When you initialize a mesh with MPI.COMM_SELF you create a mesh (with all cells on each process).
This means that the mesh is not partitioned and you solve a problem for each mesh on each process.
If you use MPI.COMM_WORLD the mesh gets paritioned (one mesh distributed over multiple processes).

As to the execution time, I think you mean “why is solving solver than projecting?”.
Simply change your solve to solving inner(u, v)*dx instead of inner(grad(u), grad(v))*dx. What you will then realize, is that your solve function includes a projection (which is solving inner(u,v)*dx=inner(expr,v)).
If your change your solving function to:

def test_solving_time(mesh: fenics.Mesh):
    # define problem
    V = fenics.FunctionSpace(mesh, "CG", 1)
    expr = fenics.Expression("x[0] < 0.5 ? 1. : 0.", degree=1)
    u = fenics.TrialFunction(V)
    v = fenics.TestFunction(V)
    a = fenics.dot(u, v) * fenics.dx
    L = expr * v * fenics.dx
    u = fenics.Function(V)
    # solve
    fenics.solve(a == L, u, solver_parameters=solver_parameters)

you should get similar timings as projection.

If you use:

    a = fenics.dot(fenics.grad(u), fenics.grad(v)) * fenics.dx
    L = expr * v * fenics.dx
    u = fenics.Function(V)

in your solve function it will be marginally slower than projecting expr which has to do with the efficiency of the solver and preconditioner you are using (on a stiffness matrix and not a mass matrix).

1 Like

Dear Dokken,
Sorry for answering late, I missed the notification of your answer.
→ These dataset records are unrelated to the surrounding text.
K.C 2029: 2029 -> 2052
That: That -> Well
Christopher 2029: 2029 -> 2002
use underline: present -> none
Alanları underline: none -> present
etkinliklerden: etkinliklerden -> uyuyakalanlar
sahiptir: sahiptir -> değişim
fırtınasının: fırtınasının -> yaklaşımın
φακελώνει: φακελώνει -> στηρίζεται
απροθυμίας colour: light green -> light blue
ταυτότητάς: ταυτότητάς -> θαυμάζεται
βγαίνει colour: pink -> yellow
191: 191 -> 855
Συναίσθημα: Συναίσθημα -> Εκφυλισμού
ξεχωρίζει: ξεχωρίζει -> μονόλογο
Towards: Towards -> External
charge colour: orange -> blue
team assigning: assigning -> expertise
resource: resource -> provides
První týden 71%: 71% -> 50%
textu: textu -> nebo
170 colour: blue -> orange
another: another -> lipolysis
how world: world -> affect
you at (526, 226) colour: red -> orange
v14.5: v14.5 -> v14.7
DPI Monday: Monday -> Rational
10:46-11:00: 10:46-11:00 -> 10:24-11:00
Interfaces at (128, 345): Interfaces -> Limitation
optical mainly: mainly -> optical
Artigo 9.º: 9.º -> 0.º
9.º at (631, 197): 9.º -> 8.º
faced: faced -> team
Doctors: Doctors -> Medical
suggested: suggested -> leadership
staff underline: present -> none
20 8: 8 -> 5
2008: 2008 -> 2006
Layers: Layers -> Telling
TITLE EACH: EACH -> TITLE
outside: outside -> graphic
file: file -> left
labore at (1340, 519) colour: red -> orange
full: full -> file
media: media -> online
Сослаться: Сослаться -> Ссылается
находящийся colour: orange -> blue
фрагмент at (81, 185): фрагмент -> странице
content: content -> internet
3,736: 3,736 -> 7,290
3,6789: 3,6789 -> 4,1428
Thank you a lot for clarifying! Now everything is clear.

To sum up then:

  • using MPI.COMM_SELF makes the code (projecting or solving) run in serial on each process. This explains why observe slower execution compared to MPI.COMM_WORLD.
  • solve is slower than project (yes, I mistyped in my first post, sorry) because inner(grad(u), grad(v))*dx require solve to project to get the gradients.

Correct?

solve in itself is not solver than project, because it does not project to get the gradients. It was only slower because you did a project

of the RHS, which is not required.

Excuse me Dokken, you are perfectly right. Sorry for being distracted.

Anyway, everything is clear now. Thank you a lot for your help!